Thursday, September 26, 2013

Laser treatments yield smoother metal surfaces

Optical microscope cross-sections of the alloy 
surface show that increases in laser beam 
overlap during processing reduces the number 
of small cracks (top left, 25% overlap; top right, 
50%; bottom left, 75%; and bottom right, 90%).
© 2013 Elsevier
The properties of metal surfaces, typically prone to corrosion, are now more controllable using laser processing

Ever since the Bronze Age, metals have been cast in different shapes for different applications. Smooth surfaces that are resistant to corrosion are crucial for many of the present-day uses of cast metals, ranging from bio-implants to automotive parts. Yingchun Guan, from the A*STAR Singapore Institute of Manufacturing Technology (SIMTech) and her co-workers have shown how different laser-processing methods improve metal surfaces and protect them against corrosion1.

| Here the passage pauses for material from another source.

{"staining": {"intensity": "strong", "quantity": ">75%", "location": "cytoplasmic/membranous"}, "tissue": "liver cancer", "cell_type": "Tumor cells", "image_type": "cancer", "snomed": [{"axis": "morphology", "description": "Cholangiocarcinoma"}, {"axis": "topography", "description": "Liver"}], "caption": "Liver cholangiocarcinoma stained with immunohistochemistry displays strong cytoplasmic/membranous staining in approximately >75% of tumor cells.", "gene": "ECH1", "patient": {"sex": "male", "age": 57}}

Laser processing involves scanning a high-intensity laser beam multiple times across the surface of a metal. Each scan by the laser beam ‘writes’ a track in the surface, which partially melts the metal. Consecutive tracks can overlap — the degree to which affects how well the melting caused by these tracks will smooth the surface of the metal. The scanning speed can also affect the surface melt.
Guan and co-workers investigated how different degrees of overlap between the tracks affect the surface properties of AZ91D — a common magnesium alloy. “AZ91D is the most widely used magnesium alloy for the production of high-volume components for the automotive, electronics and telecommunications industries,” Guan explains.

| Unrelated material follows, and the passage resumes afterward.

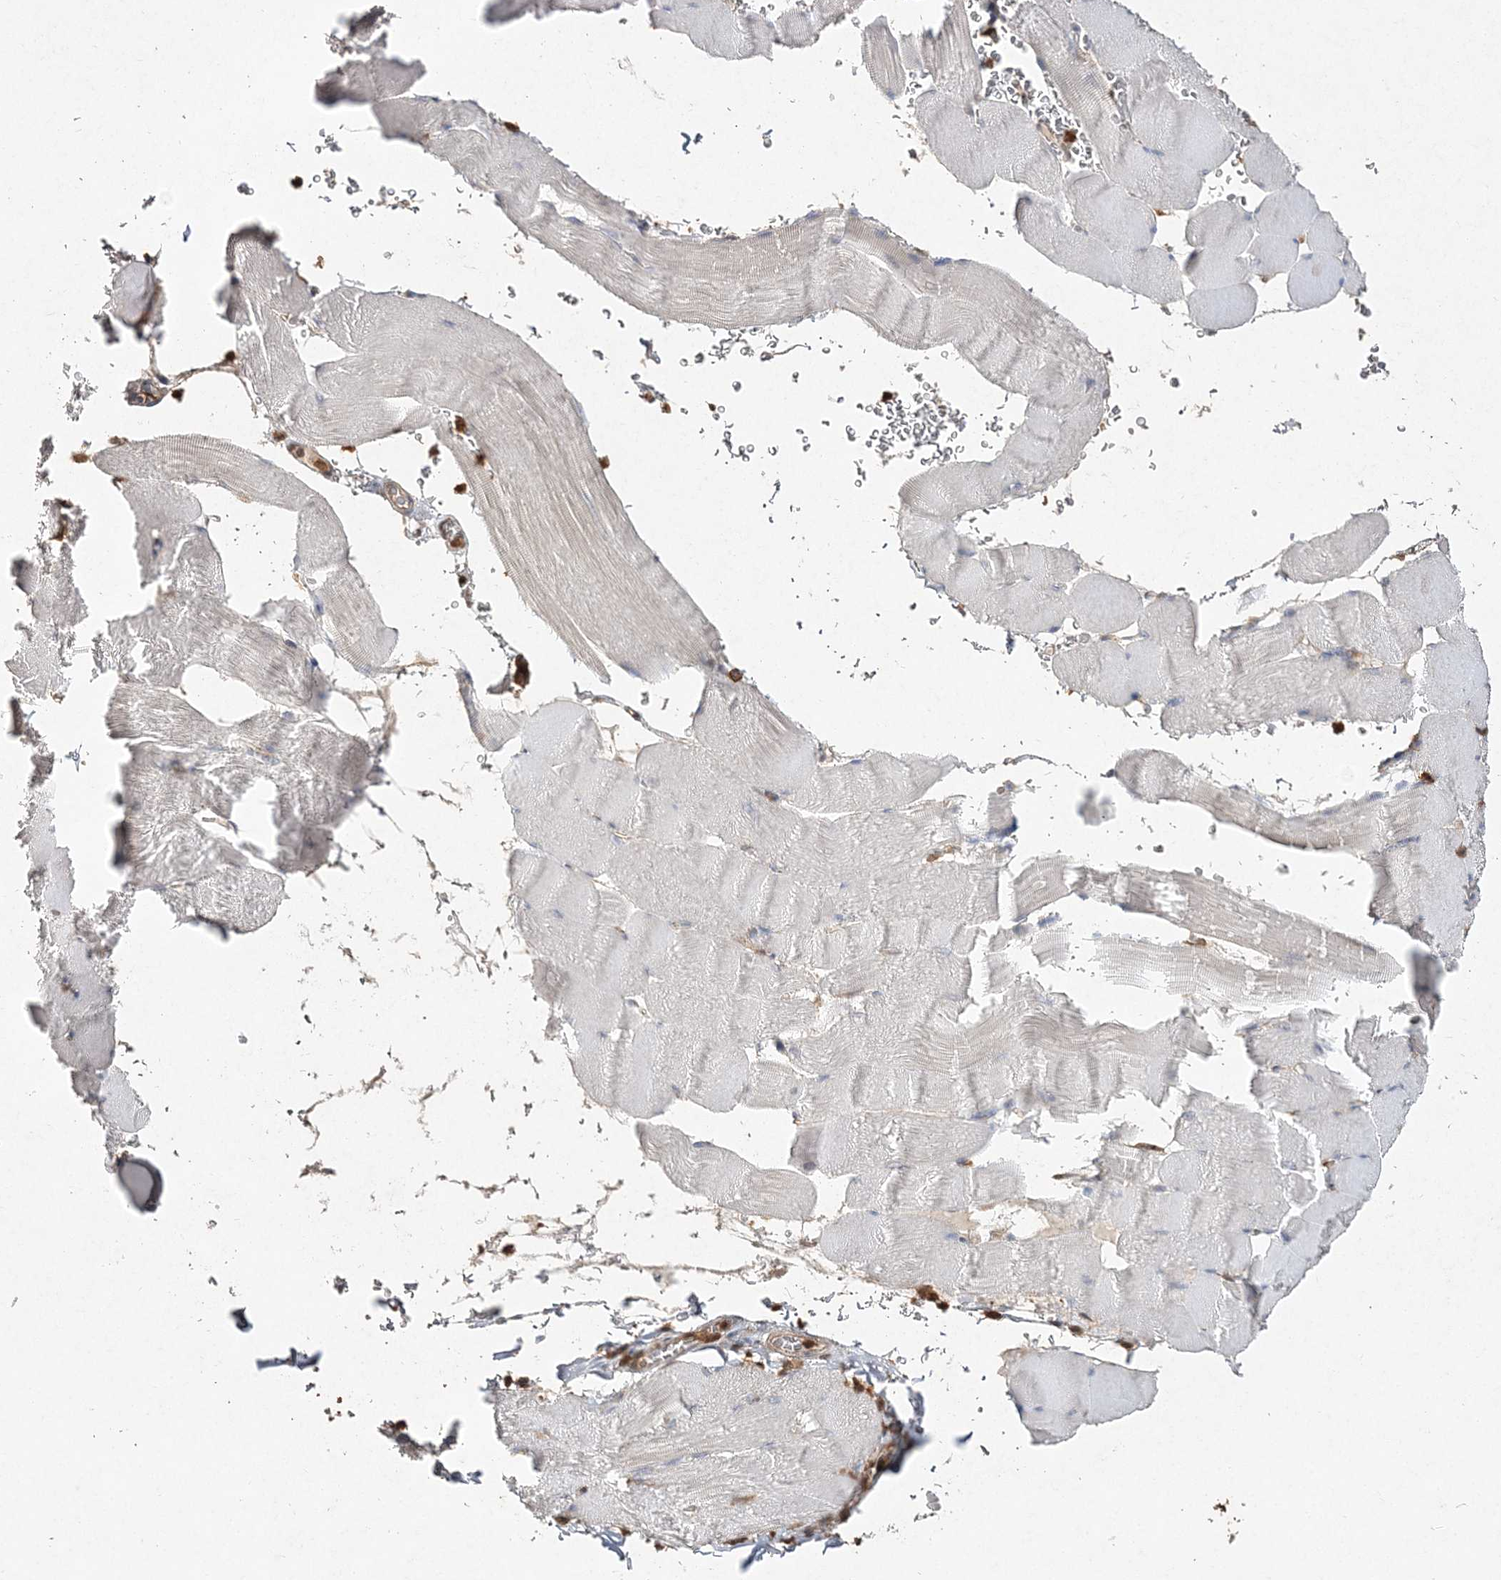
{"staining": {"intensity": "negative", "quantity": "none", "location": "none"}, "tissue": "skeletal muscle", "cell_type": "Myocytes", "image_type": "normal", "snomed": [{"axis": "morphology", "description": "Normal tissue, NOS"}, {"axis": "topography", "description": "Skeletal muscle"}], "caption": "Myocytes show no significant protein positivity in benign skeletal muscle. (Immunohistochemistry, brightfield microscopy, high magnification).", "gene": "S100A11", "patient": {"sex": "male", "age": 62}}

By examining cross-sections of AZ91D samples post-melt, the researchers found that the greater the degree of overlap between the tracks, the fewer the number of small cracks that developed during solidification (see image). According to Guan, this finding should be considered when processing metals destined for exposure to fluids, such as those that will be used in bio-implants.
The researchers also detected alterations in the alloy’s composition through changes in the degree of laser-track overlap. Melted magnesium evaporates more readily than aluminum, and as the degree of laser-track overlap increased, it changed the composition of the alloy — particularly in the larger areas of melt. Theoretical calculations by Guan and her co-workers described these kinetics accurately.
According to the team’s model, a greater level of overlap provided a greater amount of heat, which improved the convection of the metals within the molten liquid and yielded a more homogeneous surface. Electrochemical tests by the team also confirmed that the more homogeneous the surface of a material, the more resistant it was to corrosion.
The team’s approach, particularly the theoretical model, is applicable to assess laser processing of other alloys and compounds, Guan notes. As the surface structures affect not only the mechanical and chemical properties but also the electronic, thermal and optical parameters, these findings will be of relevance to metals used in a variety of applications.